In a weekly videoconference with reporters before traveling to Orlando for the MLS is Back Tournament, Philadelphia Union coach Jim Curtin said he believes there will be similar observances when his and other squads take the field again.

"I think each team will have their own way of doing something. I think the league will come up with something as well, similar to what you saw in England," Curtin said.

Later, he added: "I think our club will have some things in mind to do in terms of supporting Black Lives Matter as we go into Orlando and this tournament."

The movement returned to focus of news outlets everywhere beginning in late May, in the wake of protests surrounding the death of George Floyd at the hands of the Minneapolis Police Department. 

While demonstrations were the public face of the movement, recent events also led to many family and workplace discussions about the impact of race and racial bias of all corners of the world. It was much the same at the Union, Curtin said.

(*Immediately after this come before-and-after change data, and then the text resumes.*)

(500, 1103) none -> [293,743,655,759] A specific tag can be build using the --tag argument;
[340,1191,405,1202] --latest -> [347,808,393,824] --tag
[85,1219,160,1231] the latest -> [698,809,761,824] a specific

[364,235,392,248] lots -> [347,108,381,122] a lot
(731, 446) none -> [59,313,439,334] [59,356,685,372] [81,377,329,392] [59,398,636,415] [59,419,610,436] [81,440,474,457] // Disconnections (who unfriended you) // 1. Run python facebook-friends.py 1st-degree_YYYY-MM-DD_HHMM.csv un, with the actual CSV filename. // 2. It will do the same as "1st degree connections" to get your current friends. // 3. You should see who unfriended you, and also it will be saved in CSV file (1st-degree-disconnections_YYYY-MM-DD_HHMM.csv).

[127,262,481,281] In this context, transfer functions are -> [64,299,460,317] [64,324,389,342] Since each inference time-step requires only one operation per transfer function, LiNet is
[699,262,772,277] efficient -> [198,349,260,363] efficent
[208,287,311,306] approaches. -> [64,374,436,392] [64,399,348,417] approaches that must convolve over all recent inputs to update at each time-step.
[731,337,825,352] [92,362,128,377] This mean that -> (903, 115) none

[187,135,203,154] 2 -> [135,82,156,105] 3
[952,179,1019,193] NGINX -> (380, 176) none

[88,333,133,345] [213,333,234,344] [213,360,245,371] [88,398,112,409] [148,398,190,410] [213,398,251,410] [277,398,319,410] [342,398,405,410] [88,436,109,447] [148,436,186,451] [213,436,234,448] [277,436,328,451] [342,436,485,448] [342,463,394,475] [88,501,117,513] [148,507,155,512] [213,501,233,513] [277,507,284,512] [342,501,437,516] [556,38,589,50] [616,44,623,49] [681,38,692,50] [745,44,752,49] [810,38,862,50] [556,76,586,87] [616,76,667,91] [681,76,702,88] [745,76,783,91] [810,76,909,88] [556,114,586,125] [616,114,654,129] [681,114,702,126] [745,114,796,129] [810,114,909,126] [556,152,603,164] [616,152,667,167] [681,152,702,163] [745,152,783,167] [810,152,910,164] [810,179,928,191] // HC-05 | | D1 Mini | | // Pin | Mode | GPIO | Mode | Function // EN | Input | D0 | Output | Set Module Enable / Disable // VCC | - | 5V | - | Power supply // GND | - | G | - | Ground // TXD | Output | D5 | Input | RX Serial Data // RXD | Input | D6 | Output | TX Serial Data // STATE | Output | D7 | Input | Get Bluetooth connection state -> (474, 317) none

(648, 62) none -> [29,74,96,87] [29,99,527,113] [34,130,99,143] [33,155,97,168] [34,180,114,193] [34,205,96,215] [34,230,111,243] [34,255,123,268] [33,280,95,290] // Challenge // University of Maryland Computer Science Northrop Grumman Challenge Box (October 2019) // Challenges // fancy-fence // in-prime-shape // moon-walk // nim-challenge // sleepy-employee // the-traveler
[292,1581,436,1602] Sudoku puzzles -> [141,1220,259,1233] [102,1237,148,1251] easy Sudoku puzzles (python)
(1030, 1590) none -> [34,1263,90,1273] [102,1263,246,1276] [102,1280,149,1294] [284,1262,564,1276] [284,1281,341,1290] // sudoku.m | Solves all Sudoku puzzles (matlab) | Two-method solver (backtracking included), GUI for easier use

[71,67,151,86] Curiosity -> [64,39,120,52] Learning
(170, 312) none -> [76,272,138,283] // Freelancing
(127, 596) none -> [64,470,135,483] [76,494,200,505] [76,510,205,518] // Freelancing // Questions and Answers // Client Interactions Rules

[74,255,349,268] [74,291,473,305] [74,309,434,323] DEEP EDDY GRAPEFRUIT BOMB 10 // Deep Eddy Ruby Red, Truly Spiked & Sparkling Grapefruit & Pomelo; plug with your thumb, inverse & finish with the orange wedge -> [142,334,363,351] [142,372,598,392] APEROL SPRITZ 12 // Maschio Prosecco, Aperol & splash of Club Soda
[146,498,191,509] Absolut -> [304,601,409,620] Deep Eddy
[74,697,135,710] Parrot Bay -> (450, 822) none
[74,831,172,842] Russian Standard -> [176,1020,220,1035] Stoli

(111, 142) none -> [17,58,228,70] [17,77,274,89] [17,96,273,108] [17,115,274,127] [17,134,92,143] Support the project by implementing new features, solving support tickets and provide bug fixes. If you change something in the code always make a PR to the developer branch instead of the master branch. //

"We had a good first step, which was a team discussion on racism, where players spoke up and talked about things that they've gone through in their lives, in soccer, some of the negative things that they've encountered with race," he said. "To be honest it was really eye-opening for a lot of players, especially maybe our younger guys who were hearing these things maybe for the first time. Everybody was open and everybody shared. I was really proud of their players and their approach to it.

"I said it from the start, it's not going to solve racism. But we need to have more of these conversations. They can be uncomfortable. But so what? We have to get past that. It's going to be uncomfortable for people to talk about, and it's certainly something that needs to not lose momentum now."